Increasing qubit readout fidelity and efficiency with two-mode squeezed light

Implementing quantum information processing on a large scale with flawed components requires highly efficient, quantum non-demolition (QND) qubit readout. In superconducting circuits, qubit readout using coherent light with fidelity above 99{\%} has been achieved by using a quantum-limited parametric amplifier such as the Josephson Parametric Converter (JPC), as the first stage amplifier. However, further improvement of such measurement is fundamentally limited by the vacuum fluctuations on the ports of the JPC. Alternatively, readout with squeezed input can entangle the vacuum fluctuations in different modes, thus allowing for the reduction of the noise by controlling their interference.
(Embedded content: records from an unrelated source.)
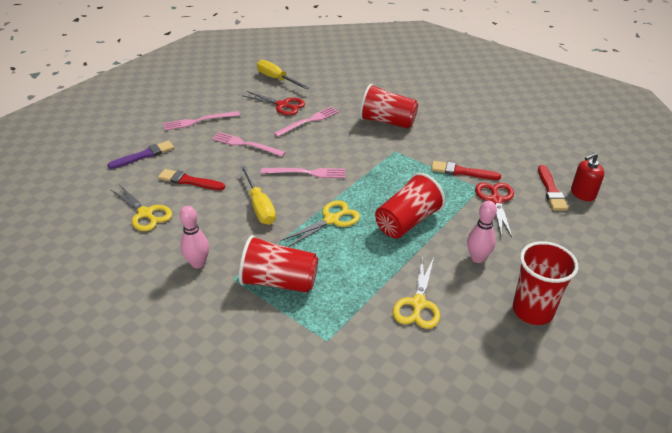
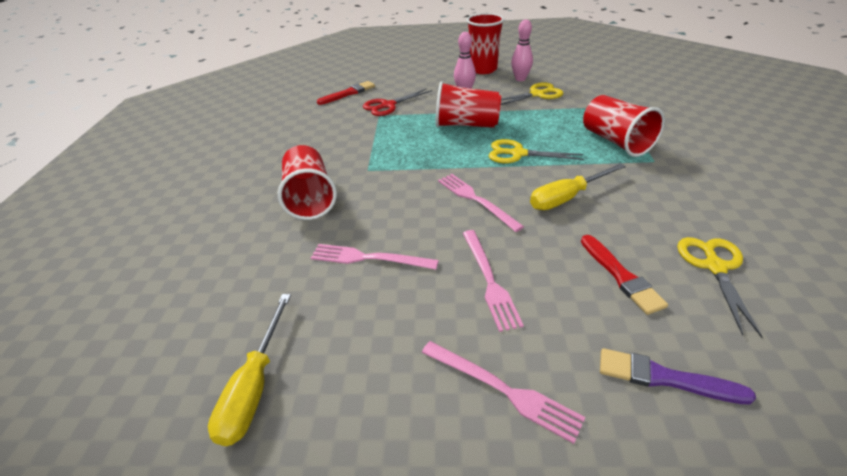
camera: 125 degrees left, 0 degrees up
pink bowling pin [179,206,209,268] -> pink bowling pin moved to [511,20,533,81]
yellow screwdriver [241,166,276,225] -> yellow screwdriver turned 150 degrees counterclockwise [530,163,626,210]
red scissors [242,91,305,115] -> none
red brush [431,161,501,180] -> none
red soap dispenser [571,153,604,201] -> none

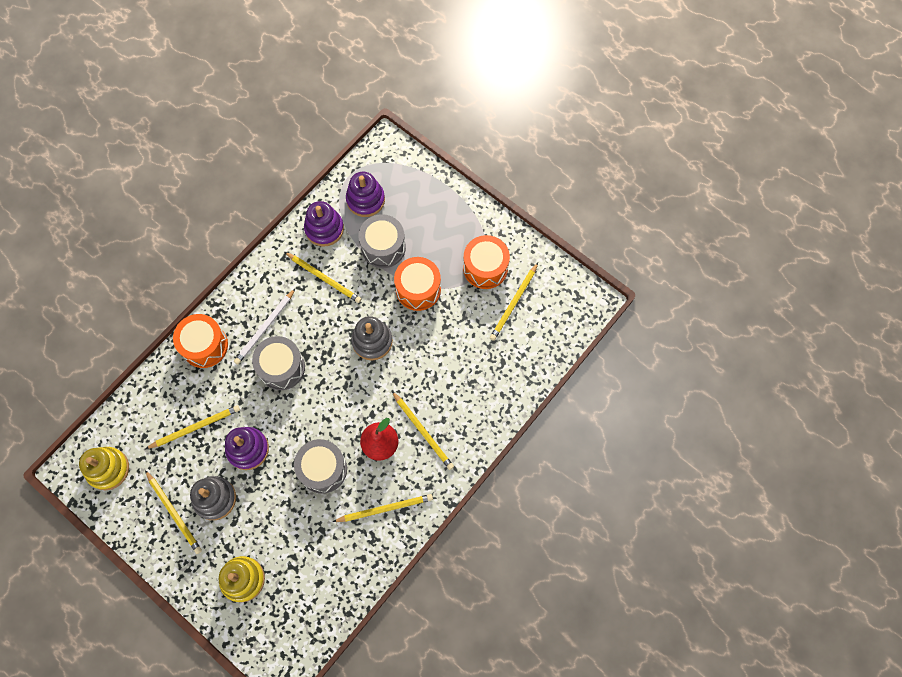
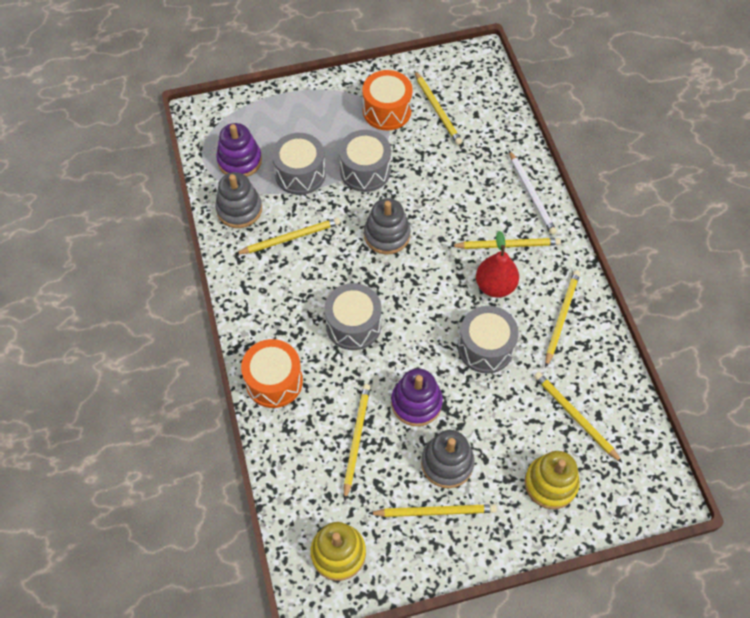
camera: 55 degrees left, 10 degrees down
white pencil [234,288,296,364] -> white pencil moved to [509,150,557,235]
purple stacking toy [304,201,344,247] -> grey stacking toy [215,172,262,228]
orange drum [394,257,441,311] -> grey drum [339,130,391,192]
none -> yellow pencil [534,372,622,463]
In this talk, we demonstrate a dispersive qubit readout scheme which exploits the two-mode squeezed light generated by a first JPC and processed by a second JPC to form an amplified interferometer [1]. We have observed a 20{\%} improvement in the voltage Signal-to-Noise Ratio (SNR) of the measurement compared to coherent light. We can extend this scheme to generate remote entanglement by placing a qubit-cavity in each arm of the interferometer. We will discuss how the role of losses changes in this system for coherent vs two squeezed light. [1] Sh. Barzanjeh et al, PRB 90, 134515 (2014).